Blog

#5 Bankstatemently Open Benchmark: Testing what really breaks bank statement parsers

Published: March 18, 2026

·4 min read

Everybody can now build a bank statement converter. Any vision model can look at a PDF and extract transactions. So how do you know if your parser is actually good? I built a benchmark to find out.

The trust problem

If you're building anything that touches bank or credit card statements — a bookkeeping tool, a lending platform, a fraud detection system — you need test data. But real statements contain sensitive financial data. You can't share them, you can't publish them, and you definitely can't use them in a public benchmark.

So what happens? Everyone tests against their own private set of PDFs, claims "99% accuracy", and there's no way to verify any of it.

I didn't want to be another voice shouting that my parser is the best. I wanted proof. When I started building Bankstatemently, I built the evaluation system first — before the product features. Because you can't have a financial document be a little bit wrong. People are building their businesses on trusting your results.

Bank statements aren't random

Here's an insight that might sound obvious once you hear it: bank statements can be destructured, classified, and regenerated. Every statement follows patterns — how dates are formatted, where amounts appear, how columns are laid out, how the document signals which transactions are debits and which are credits.

Once you understand these patterns deeply enough, you can generate synthetic statements that look and behave like real ones — but contain no real customer data. That's what the Bankstatemently Open Benchmark is: the end product of decomposing real bank statements into their structural components and rebuilding them from scratch.

What I'm releasing

Today I'm releasing the first 5 synthetic bank and credit card statements. 10 more are coming — and what ends up in those 10 will partly depend on your feedback.

  • Bank logobsb-001 · Straits Capital (Singapore) — English, 3 pages, 12 transactions. Separate credit/debit columns, multi-line descriptions
  • Bank logobsb-002 · Liberty National (USA) — English, 4 pages, 15 transactions. Credit card with inverted signs, posting dates, non-standard page size
  • Bank logobsb-003 · Continental Trust (Netherlands) — Dutch/English, 3 pages, 22 transactions. European number formatting (comma decimals, period thousands), currency symbols in amounts
  • Bank logobsb-004 · Silk Road Banking (Hong Kong) — English/Chinese, 4 pages, 25 transactions. Bilingual headers, multiple account tables in one document
  • Bank logobsb-005 · Harbour Bank (Canada) — French, 2 pages, 25 transactions. Dates embedded in descriptions, two-digit years, space as thousands separator

37 challenges that break parsers

These aren't random PDFs. Each statement is deliberately crafted around real-world parsing challenges — the kind of edge cases I've encountered processing bank statements at Bankstatemently.
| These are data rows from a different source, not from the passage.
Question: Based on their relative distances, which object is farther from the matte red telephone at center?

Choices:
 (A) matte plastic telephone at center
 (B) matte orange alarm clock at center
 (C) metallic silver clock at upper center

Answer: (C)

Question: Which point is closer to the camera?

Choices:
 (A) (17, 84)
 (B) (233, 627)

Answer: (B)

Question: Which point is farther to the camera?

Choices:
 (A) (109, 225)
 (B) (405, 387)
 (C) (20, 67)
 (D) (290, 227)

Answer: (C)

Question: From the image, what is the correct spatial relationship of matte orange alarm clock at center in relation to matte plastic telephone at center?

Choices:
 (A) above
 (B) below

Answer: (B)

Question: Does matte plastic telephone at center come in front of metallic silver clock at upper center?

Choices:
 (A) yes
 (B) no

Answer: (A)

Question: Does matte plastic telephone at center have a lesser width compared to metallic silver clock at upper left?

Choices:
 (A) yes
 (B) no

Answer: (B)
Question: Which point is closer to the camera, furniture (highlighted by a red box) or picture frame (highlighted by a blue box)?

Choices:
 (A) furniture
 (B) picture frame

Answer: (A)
Dates that don't include a year. Credit card statements where charges are shown as positive numbers instead of negative. Descriptions that wrap across multiple lines. European number formatting where commas and periods swap meaning. Bilingual column headers in English and Chinese.

I've cataloged 37 of these challenges so far, organized across four categories: dates & time, amounts & currency, layout & structure, and document quality. Every challenge is documented with examples showing exactly what makes it hard.
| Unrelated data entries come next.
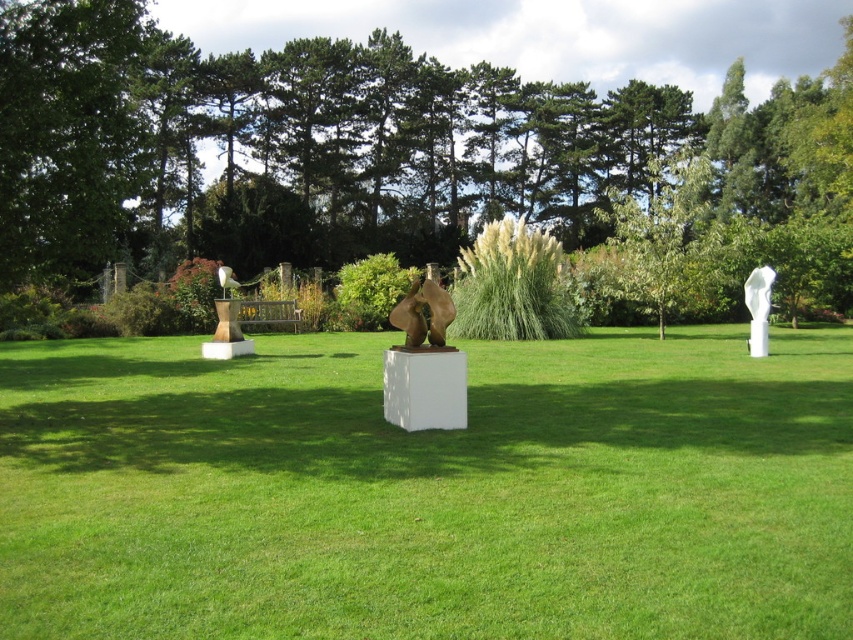
Question: Can you confirm if green grass at center is positioned to the right of green leafy tree at center?

Choices:
 (A) no
 (B) yes

Answer: (A)

Question: Which object is positioned closest to the white glossy statue at upper right?

Choices:
 (A) bronze sculpture at center
 (B) green grass at center
 (C) green leafy tree at center

Answer: (B)

Question: Which point is farther from the camera taking this photo?

Choices:
 (A) (538, 500)
 (B) (749, 333)
 (C) (416, 336)
 (D) (341, 38)

Answer: (D)

Question: Which of these objects is positioned closest to the green leafy tree at center?

Choices:
 (A) green grass at center
 (B) white glossy statue at upper right

Answer: (A)

Question: Does green grass at center have a greater width compared to green leafy tree at center?

Choices:
 (A) yes
 (B) no

Answer: (B)

Question: In this image, where is green grass at center located relative to white glossy statue at upper right?

Choices:
 (A) below
 (B) above

Answer: (A)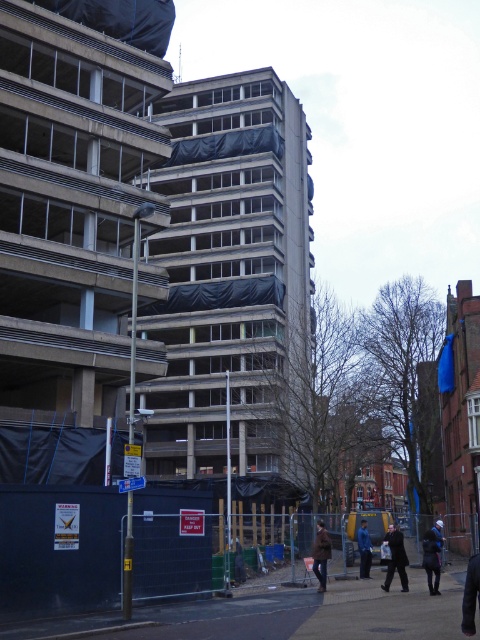
Question: Which point is closer to the camera?

Choices:
 (A) brown asphalt pavement at lower center
 (B) dark blue jeans at lower right

Answer: (B)

Question: From the image, what is the correct spatial relationship of dark gray coat at center in relation to dark blue jacket at lower right?

Choices:
 (A) below
 (B) above

Answer: (A)

Question: Among these objects, which one is farthest from the camera?

Choices:
 (A) dark blue jacket at lower right
 (B) dark blue jeans at lower right
 (C) blue denim jacket at lower right

Answer: (C)

Question: Can you confirm if brown woolen coat at lower right is wider than blue denim jacket at lower right?

Choices:
 (A) no
 (B) yes

Answer: (B)

Question: Is dark gray coat at center wider than brown woolen coat at lower right?

Choices:
 (A) no
 (B) yes

Answer: (B)

Question: Which object is positioned closest to the brown asphalt pavement at lower center?

Choices:
 (A) dark blue jeans at lower right
 (B) brown woolen coat at lower right
 (C) dark gray coat at center

Answer: (B)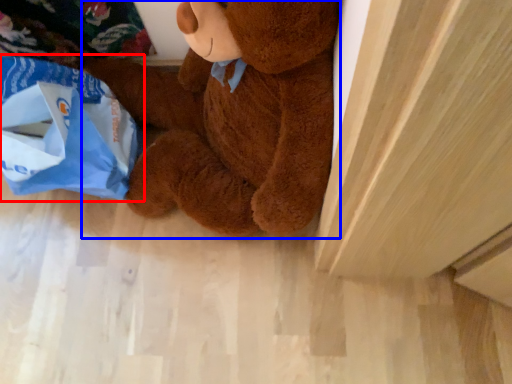
Question: Which point is closer to the camera, grocery bag (highlighted by a red box) or teddy bear (highlighted by a blue box)?

Choices:
 (A) grocery bag
 (B) teddy bear

Answer: (B)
If you know a challenge that's not in the list — tell me. I'll try to include it in the other 10 statements.

How the evaluation works

Vision models are great at understanding documents, but extraction-wise they aren't perfect. Doesn't matter how large the context window is — a hybrid between probabilistic and deterministic processing remains key. But how do you measure that?

Download the PDFs, run them through your parser, and submit the results to the free evaluation API. You get back a detailed accuracy score — field-level accuracy across dates, descriptions, amounts, and balances, plus an integrity score that checks whether transaction counts and totals are internally consistent.

The ground truth is held server-side. You submit your parsed output, and the API tells you exactly where your parser got it right and where it didn't.

Why synthetic?

Synthetic statements solve the privacy problem, but they also give me something real data can't: control. Every challenge in every statement is intentional. I know exactly what's in there, and I can expand the dataset with specific challenges as I discover new edge cases in the wild.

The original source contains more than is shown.